Außerdem toleriert die OECD-Lieferkettenpolitik keine Unterstützung für bewaffnete staatliche oder nichtstaatliche Gruppen, die Minen oder Transportwege kontrollieren, Wegezoll verlangen oder Zwischenhändler illegal besteuern.Darüber hinaus dürfen Unternehmen nach Abschnitt 1502 des Dodd-Frank Act ihre Produkte als „DRC-konfliktfrei“ bezeichnen, wenn sie nachweislich keine Rohstoffe enthalten, mit denen bewaffnete Gruppen im Kongo oder einem Nachbarland finanziert werden.
Diese Vorschrift erstreckt sich nicht nur auf Unternehmen, sondern indirekt auch ihre Zulieferer, die Bauteile und Komponenten zur Lieferkette beisteuern. In den Jahren seit dem Inkrafttreten des Gesetzes hat der Dodd-Frank Act dazu geführt, dass viele Unternehmen auf Rohstoffe aus der Krisenregion verzichten, weil sie bürokratische Komplikationen vermeiden wollen. Firmen, die ihre Rohstoffe nicht aus der Krisenregion beziehen und dies nachweisen können, müssen keine Berichte abfassen und sich auch keinen Audits unterziehen. Indirekt hat diese Entwicklung zu einem De-facto-Embargo von Rohstoffen aus der Demokratischen Republik Kongo und den angrenzenden Staaten geführt.
Zur Bewältigung des bürokratischen Aufwands, den die Nachweispflicht des Gesetzes mit sich bringt, haben Softwarehersteller betriebswirtschaftliche Lösungen auf den Markt gebracht. Ein Beispiel dafür ist das Softwaresystem Windchill Materials & Substances des amerikanischen Spezialisten für Produktentwicklungslösungen PTC. Diese Software erlaubt es Herstellern, eine Liste der verwendeten Materialien und Substanzen und ihren Konzentrationen zu erstellen und die damit verbunden Risiken zu evaluieren.

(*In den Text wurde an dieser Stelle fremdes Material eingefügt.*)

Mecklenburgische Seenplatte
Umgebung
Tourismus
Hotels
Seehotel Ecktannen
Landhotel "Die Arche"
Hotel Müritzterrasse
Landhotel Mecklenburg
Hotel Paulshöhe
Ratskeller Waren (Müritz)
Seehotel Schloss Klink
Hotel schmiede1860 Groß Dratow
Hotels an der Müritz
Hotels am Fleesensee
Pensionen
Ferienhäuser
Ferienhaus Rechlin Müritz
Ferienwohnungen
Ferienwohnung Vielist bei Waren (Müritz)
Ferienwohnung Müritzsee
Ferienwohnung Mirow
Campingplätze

Nach Herstellerangaben generiert das Softwaresystem Materials & Substances automatisch Abfragen an die Zulieferer und sammelt und validiert hinterher die eingehenden Antworten. Dadurch, so PTC, ergebe sich eine stufenweise Verbesserung der Datenqualität: Die Daten stünden somit bereits zu einem frühen Zeitpunkt der Produktentwicklung zur Verfügung, so dass Entwickler rasch erkennen können, ob ein Produkt den Kriterien des Dodd-Frank Act genügt.